### Exercise prompt
Tally the lines in the rows below that contain the string "series", counting only matches with the same letter case, and reply with the number alone.

### Material for this task
★ ★ ★ ★

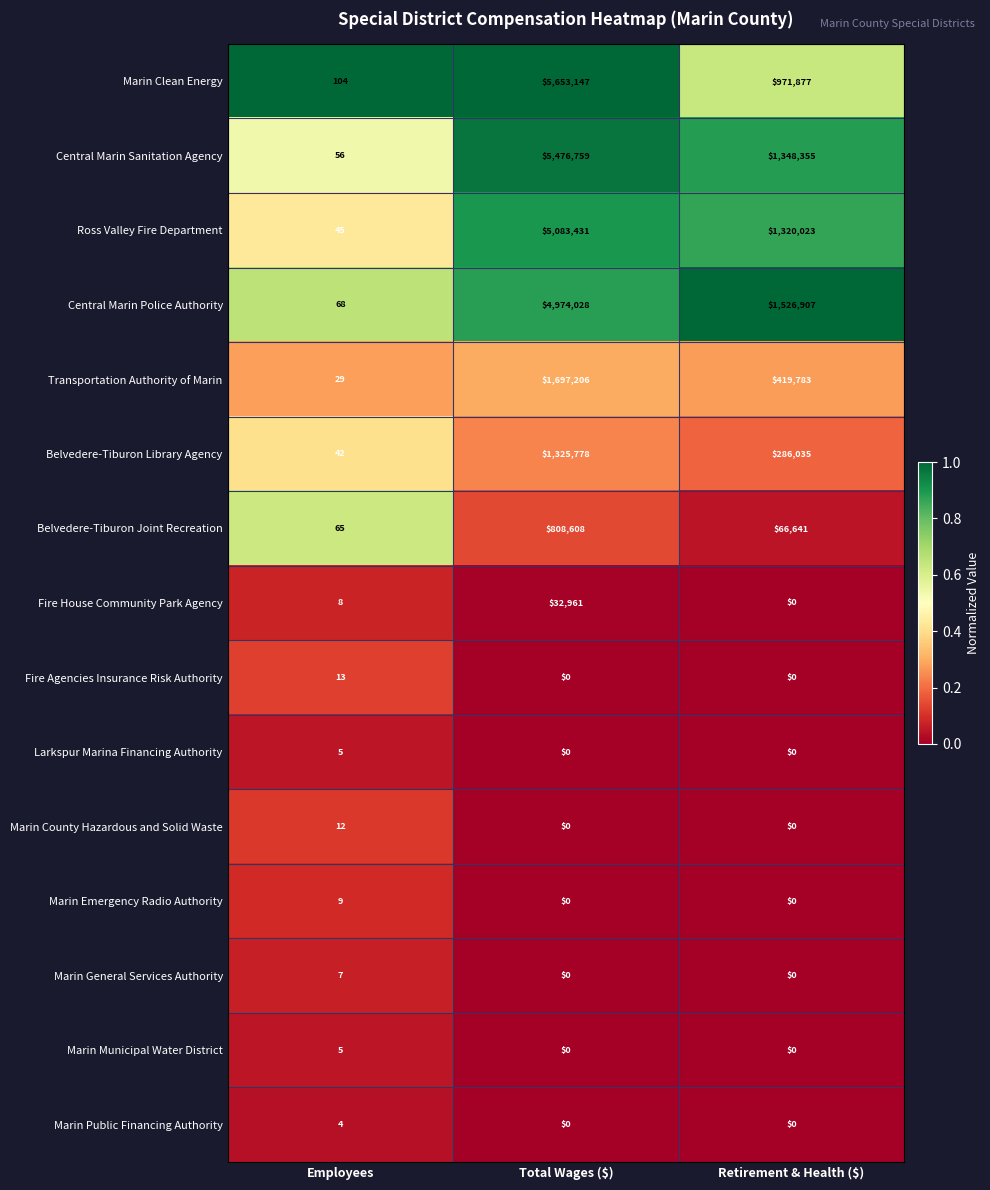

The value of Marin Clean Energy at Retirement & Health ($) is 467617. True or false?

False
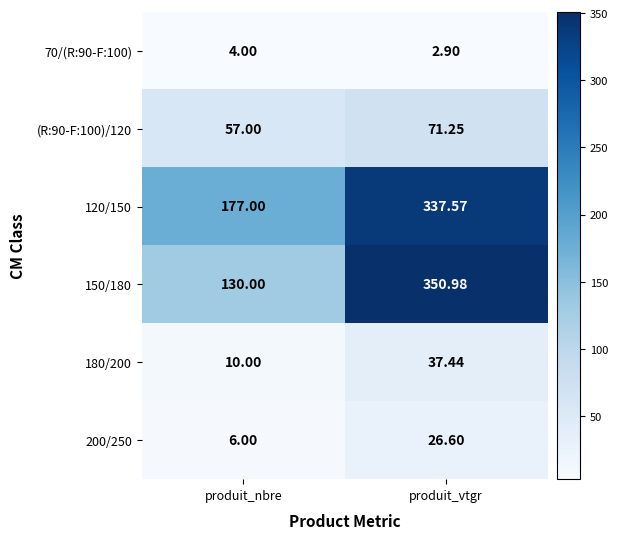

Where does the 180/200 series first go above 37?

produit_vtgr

★ ★ ★ ★

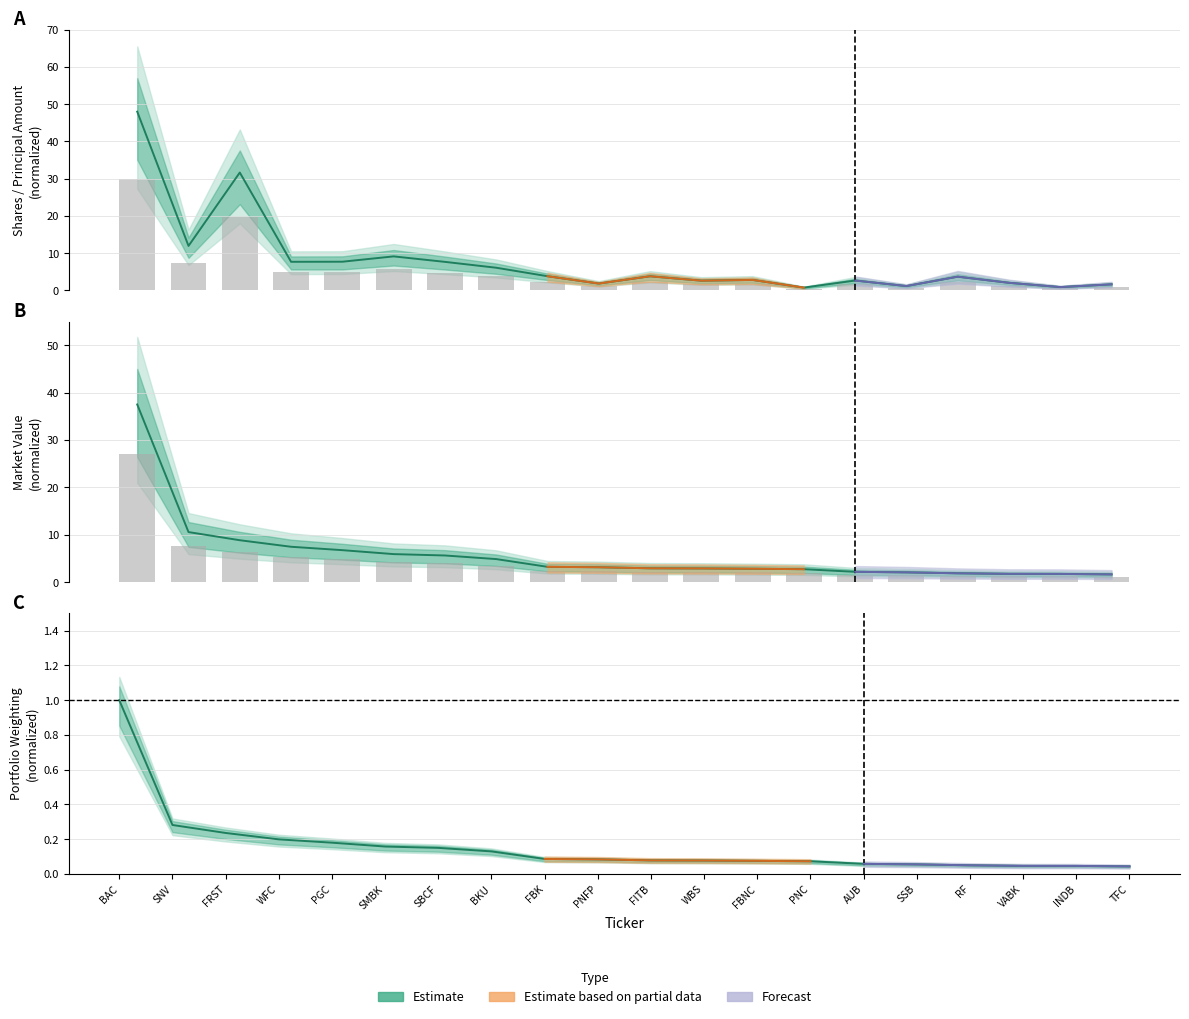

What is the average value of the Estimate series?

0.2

★ ★ ★ ★

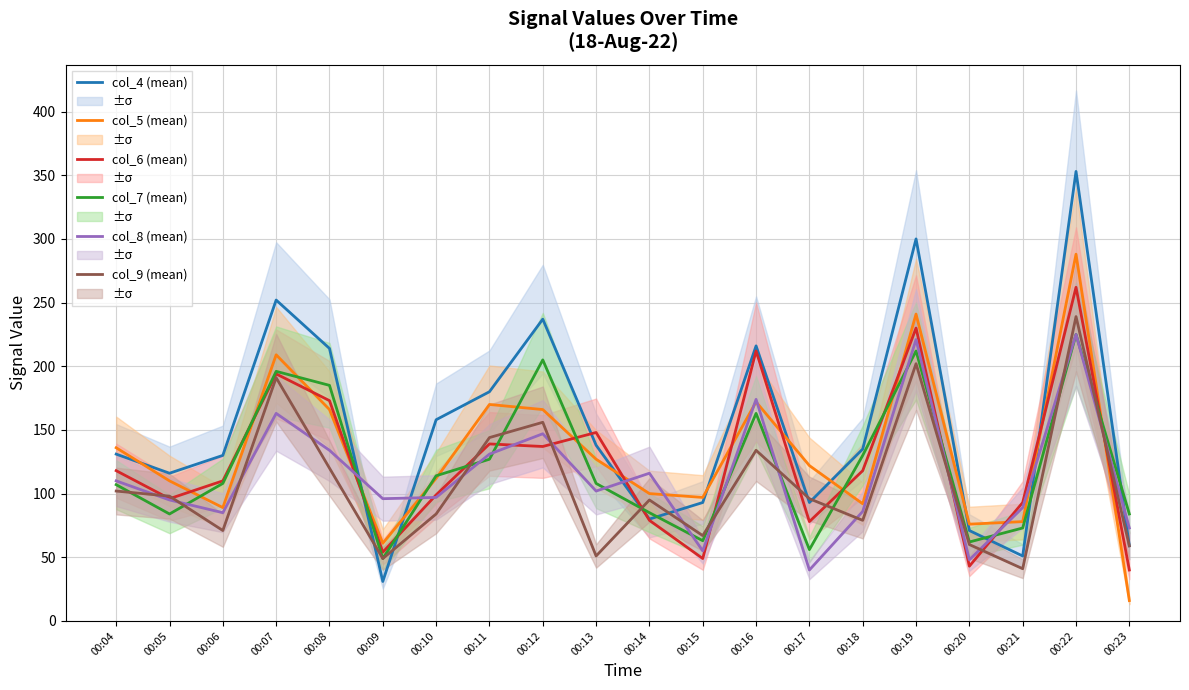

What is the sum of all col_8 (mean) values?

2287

★ ★ ★ ★

### Solution to this task
2